When Geronimus began talking about her weathering theory more than 20 years ago, she was widely pilloried. Some called her racist; others wanted her fired.
But in the years since, there's been growing acceptance of her view that constant stress does lead to the deterioration of bodily systems: the cardiovascular system, the metabolic system and the immune system.
"This weathering process that eats at your health begins quite young. Its impact is seen as early as the 20s," she says.
In fact, studies have found that African-American women of childbearing age in particular, in their 20s and early 30s, already suffer from chronic disease.
"In those ages, they're suffering from hypertension at two or three times the rate of whites their own age," she says. "African-Americans at age 35 have the rates of disability of white Americans who are 55, and we haven't seen much traction over 20 to 30 years of trying to reduce and eliminate these disparities."
"We're not understanding what a broader social problem it is," she adds, "and how much social policies, housing policies, economic policies, urban planning policies all impact health through these various roots and mechanisms."
Doing Their Best, With Limited Funds
Back in Delaware, neonatologist David Paul agrees that addressing broader social issues would solve problems before patients land in the NICU. But he says that at the moment, there's not enough research to convince those holding the purse strings that such a strategy would work.
"I think if we had data to show that, yeah, if we build more sidewalks, if we build more soccer fields, if we put more money into physical education at school, we'll improve those outcomes later on, we'd be able to go to the legislators and have a lot more power to say, let's put money upfront."
For now, they are doing what they can, with limited funds.
One floor down from the NICU, Dr.
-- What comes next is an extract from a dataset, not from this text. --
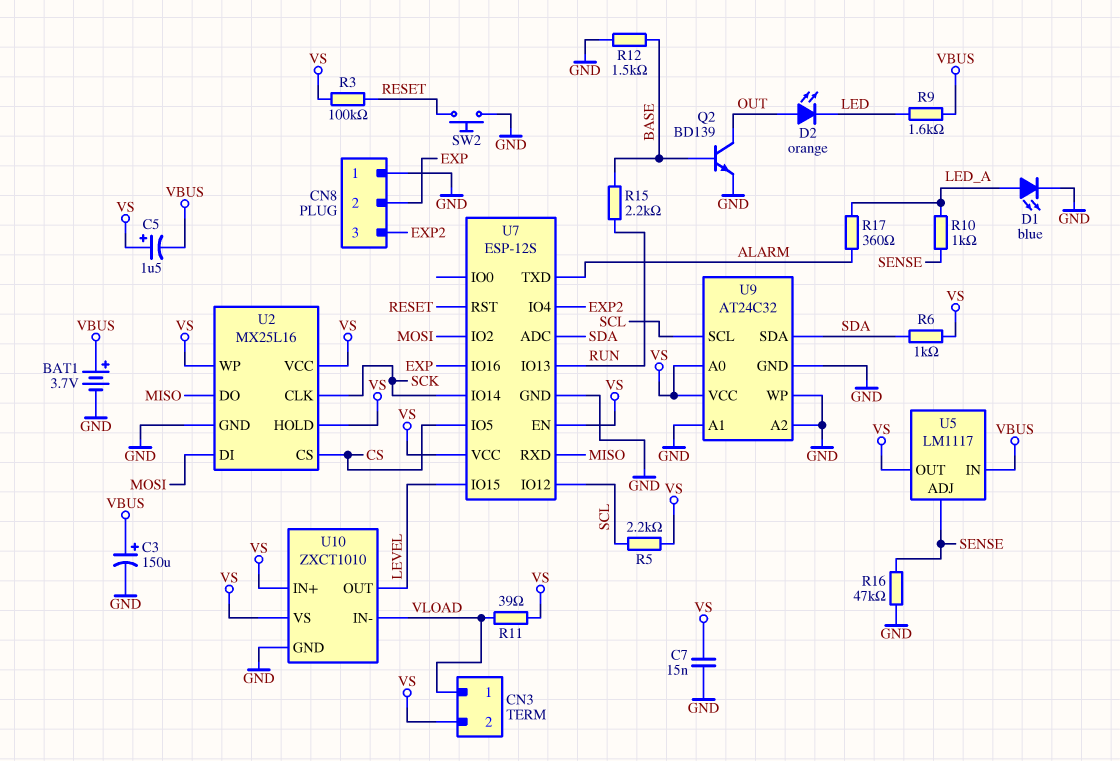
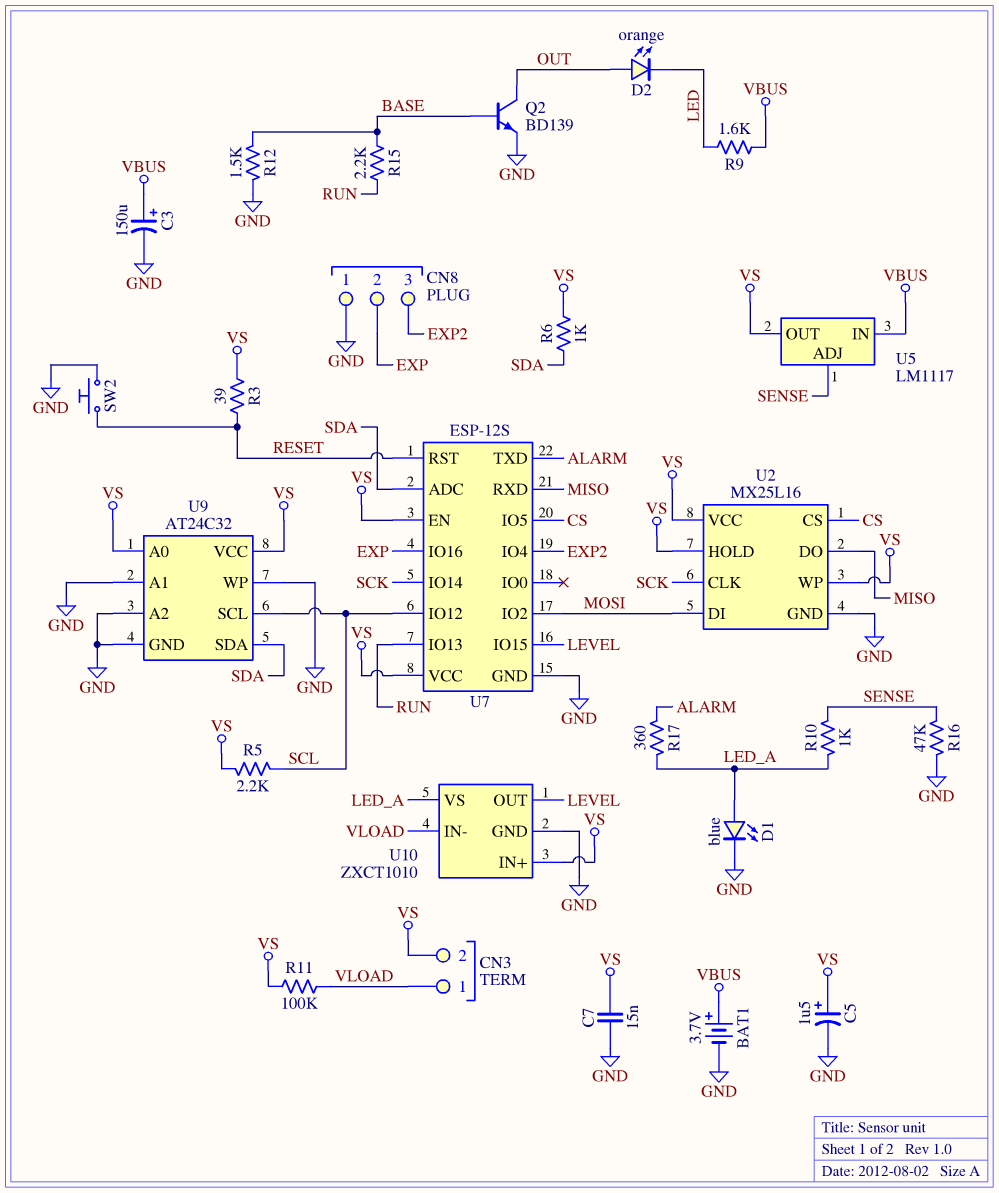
C5: 1.5uF (plus VS, minus VBUS) -> 1.5uF (plus VS, minus GND)
R3: 100k (RESET, VS) -> 39 (RESET, VS)
R11: 39 (VLOAD, VS) -> 100k (VLOAD, VS)
U10 pin VS: VS -> LED_A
Vanita Jain puts a fetal heart rate monitor to Dana Thurn's big belly. Ideally, the public health system would have reached Thurn much earlier — long before she became obese, long before her gastric bypass surgery, long before she began suffering from depression.
But in Delaware, the thinking is, nine months of pregnancy is an ideal time to reach women they may not otherwise reach.
Thurn is one of more than 10,000 women enrolled in the state's Healthy Women, Healthy Babies program, which provides women with extra resources beyond standard medical care. So, when she comes in for a traditional OB-GYN visit, she also meets with dietitian Maureen O'Brien, who goes over which foods to eat and which to avoid.
Thurn will also hear from breast-feeding counselors and social worker Karen Spring, who screens for depression and also helps families find resources, such as food pantries or job placement agencies. She'll also help women enroll in WIC — the government's Special Supplemental Nutrition Program for Women, Infants and Children.
In Delaware, the good news is that preterm births are down. The state's infant mortality rate has also dropped — by about 10 percent since the early 2000s. However, it's still higher than the national average.
Since 2006, the state has spent about $4 million a year on an assortment of programs aimed at eliminating stress, promoting healthier living and improving birth outcomes.
Is $4 million is adequate? "It's been enough to make a difference in Delaware," says Paul. "It's not enough to eliminate the problem."
And so for the foreseeable future, Paul will have additional duties — doing rounds with his patients at the NICU, and also convincing those in power that spending money upfront is an investment that could save millions in the long run.